Last week, I posted on NYCB’s on-going disaster (Weekend thoughts: $NYCB and regretting sweetheart deals). I got tons of inbounds on it, and there was a decent bit of news on NYCB during the week. Given that combo, I figured a follow up was in order. There are four things I want to touch on in this update:
I was wrong; the loan book is in way worse shape than I thought
Quick thoughts on the NYCB update call this week
Insider buying at NYCB
Is NYCB interesting here?
Let’s start with an admission upfront: I was likely wrong on the rent-regulated portfolio. Given the DSCR, low LTV’s at issuance, and low default / criticized rate, I thought calls for billions of losses in this portfolio were much too draconian.
I had several friends reach out to me when they read that and walk me through the math of the portfolio, and I was flat out wrong. We don’t know the specifics of the underlying portfolio, so it’s hard to make too broad a generalization, and it’s possible this portfolio gets bailed out by some combination of interest rate cuts and changes in rent regulation, but the losses on that portfolio as we sit here today are probably huge.
Here’s some quick math. Just assume that you have a building with a $10m loan outstanding that was done at a fixed 4% interest rate a few years ago. That implied ~$400k in annual interest expense and ~$660k in annual NOI (using the DSCR numbers from that chart). If we assume interest rates on mortgages today are 7%, then the building would be cash flow negative on current interest rates / once the rate resets ($700k in interest expense versus $660k in NOI).
Even worse, due to the rent regulations, a lot of these buildings are going backwards in terms of NOI (expenses are growing faster than revenue). What’s a building where NOI is shrinking and you can’t do anything to fix that without a legislative intervention worth? An 8% cap rate? That feels kind of generous to be honest (publicly trade multifamily in good markets are currently going for 6-7% cap rates, and i think private markets are just inside of that…. would you rather pay 5-6% for good, new assets in good markets without rent regulation and that’s growing NOI, or 8% for a rate regulated building that’s shrinking NOI?), but that cap rate would imply the building is worth ~$8.2m… or 18% less than the loan, and that’s before including all of the messiness of a foreclosure and sale. You can see all of that math below.

****************************************

» TASK A: Please give the lines of the records as a JSON list of strings, one string per line, with blank lines left out: begin at the first line of the records and stop after the line that contains "4: (346, 324)".
The post above has no connection to the records that follow.

Collected data entries:

****************************************

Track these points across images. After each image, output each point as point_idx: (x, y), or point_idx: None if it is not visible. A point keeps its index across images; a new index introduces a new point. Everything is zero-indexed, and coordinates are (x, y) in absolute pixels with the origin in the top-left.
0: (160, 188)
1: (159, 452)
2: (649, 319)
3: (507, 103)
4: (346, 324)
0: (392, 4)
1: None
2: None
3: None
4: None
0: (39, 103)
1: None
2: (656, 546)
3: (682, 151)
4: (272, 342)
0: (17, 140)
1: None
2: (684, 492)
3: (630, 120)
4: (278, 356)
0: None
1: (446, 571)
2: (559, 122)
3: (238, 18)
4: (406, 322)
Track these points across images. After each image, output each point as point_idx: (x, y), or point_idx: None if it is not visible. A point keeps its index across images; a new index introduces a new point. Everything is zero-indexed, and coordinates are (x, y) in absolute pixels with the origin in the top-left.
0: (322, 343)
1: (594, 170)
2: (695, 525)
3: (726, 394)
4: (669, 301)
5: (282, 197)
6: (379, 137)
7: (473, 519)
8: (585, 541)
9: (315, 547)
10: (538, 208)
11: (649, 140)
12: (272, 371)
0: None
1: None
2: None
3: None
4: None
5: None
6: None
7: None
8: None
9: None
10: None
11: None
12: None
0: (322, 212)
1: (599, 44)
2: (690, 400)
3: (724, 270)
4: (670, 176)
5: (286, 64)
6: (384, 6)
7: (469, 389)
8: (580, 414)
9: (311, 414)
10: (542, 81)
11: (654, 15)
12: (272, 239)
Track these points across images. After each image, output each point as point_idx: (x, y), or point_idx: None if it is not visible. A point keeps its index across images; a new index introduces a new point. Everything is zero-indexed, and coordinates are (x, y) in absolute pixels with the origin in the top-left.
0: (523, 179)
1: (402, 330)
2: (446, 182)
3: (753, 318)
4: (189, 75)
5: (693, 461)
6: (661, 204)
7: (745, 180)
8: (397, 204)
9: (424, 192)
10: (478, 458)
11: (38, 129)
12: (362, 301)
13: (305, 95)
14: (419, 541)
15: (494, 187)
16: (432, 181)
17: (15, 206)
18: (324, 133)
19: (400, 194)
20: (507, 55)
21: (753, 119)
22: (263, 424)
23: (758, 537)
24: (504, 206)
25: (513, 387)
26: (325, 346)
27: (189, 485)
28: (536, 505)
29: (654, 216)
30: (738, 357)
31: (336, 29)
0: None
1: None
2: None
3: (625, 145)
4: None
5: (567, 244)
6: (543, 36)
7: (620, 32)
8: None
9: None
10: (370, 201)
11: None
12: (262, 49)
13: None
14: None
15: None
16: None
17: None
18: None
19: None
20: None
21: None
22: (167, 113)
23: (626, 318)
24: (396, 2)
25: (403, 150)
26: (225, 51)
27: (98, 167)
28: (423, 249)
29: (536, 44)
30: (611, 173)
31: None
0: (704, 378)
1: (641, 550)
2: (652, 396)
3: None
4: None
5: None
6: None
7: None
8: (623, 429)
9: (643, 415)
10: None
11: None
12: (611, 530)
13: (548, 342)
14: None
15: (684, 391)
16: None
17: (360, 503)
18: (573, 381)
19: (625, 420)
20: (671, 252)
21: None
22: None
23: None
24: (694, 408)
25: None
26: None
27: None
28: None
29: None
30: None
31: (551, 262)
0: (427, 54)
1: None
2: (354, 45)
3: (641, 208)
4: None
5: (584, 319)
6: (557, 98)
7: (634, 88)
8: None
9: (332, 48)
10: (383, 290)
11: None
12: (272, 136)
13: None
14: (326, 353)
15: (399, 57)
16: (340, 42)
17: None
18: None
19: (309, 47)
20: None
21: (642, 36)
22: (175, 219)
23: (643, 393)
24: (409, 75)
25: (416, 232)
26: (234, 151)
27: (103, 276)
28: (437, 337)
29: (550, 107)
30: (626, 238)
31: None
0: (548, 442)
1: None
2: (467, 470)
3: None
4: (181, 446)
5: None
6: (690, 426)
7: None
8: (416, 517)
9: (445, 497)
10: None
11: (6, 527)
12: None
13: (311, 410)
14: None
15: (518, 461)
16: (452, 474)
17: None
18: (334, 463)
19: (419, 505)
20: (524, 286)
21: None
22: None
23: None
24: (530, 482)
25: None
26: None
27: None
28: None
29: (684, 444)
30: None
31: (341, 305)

****************************************

» TASK B: Carry the post on NYCB's troubled loan book forward from its final sentence.

» RESPONSE A:
[
  "Track these points across images. After each image, output each point as point_idx: (x, y), or point_idx: None if it is not visible. A point keeps its index across images; a new index introduces a new point. Everything is zero-indexed, and coordinates are (x, y) in absolute pixels with the origin in the top-left.",
  "0: (160, 188)",
  "1: (159, 452)",
  "2: (649, 319)",
  "3: (507, 103)",
  "4: (346, 324)"
]

» RESPONSE B:
Again, we do not know the specifics of the NYCB loan portfolio, so maybe there’s some internal metrics that are better than expected. And the future is unknowable: the portfolio could easily get bailed out by some combination of interest rate cuts, rent regulation changes, and inflation coming down. One particular area of hope: a lot of NYCB’s loans were originated from 2020-2022, after the rent regulation changes really took hold. You’d hope those loans had started to adjust for the issues and that losses in the more recent stuff would be much lower than the pre-change loans.
(PS- look at the bottom of that slide. For years they’ve had zero net charge-offs on this portfolio! One of the things I got hung up on last week is the fact a portfolio that’s performing this well, with this low of current delinquencies / criticized loans, could have losses as large as it seems like they ultimately will. It kind of reminds me of the GFC on a much smaller scale: rent-regulated loans were a great product with no default for decades, but the environment underneath them shifted and hid a lot of rot / will eventually lead to enormous losses when the underlying starts to shift).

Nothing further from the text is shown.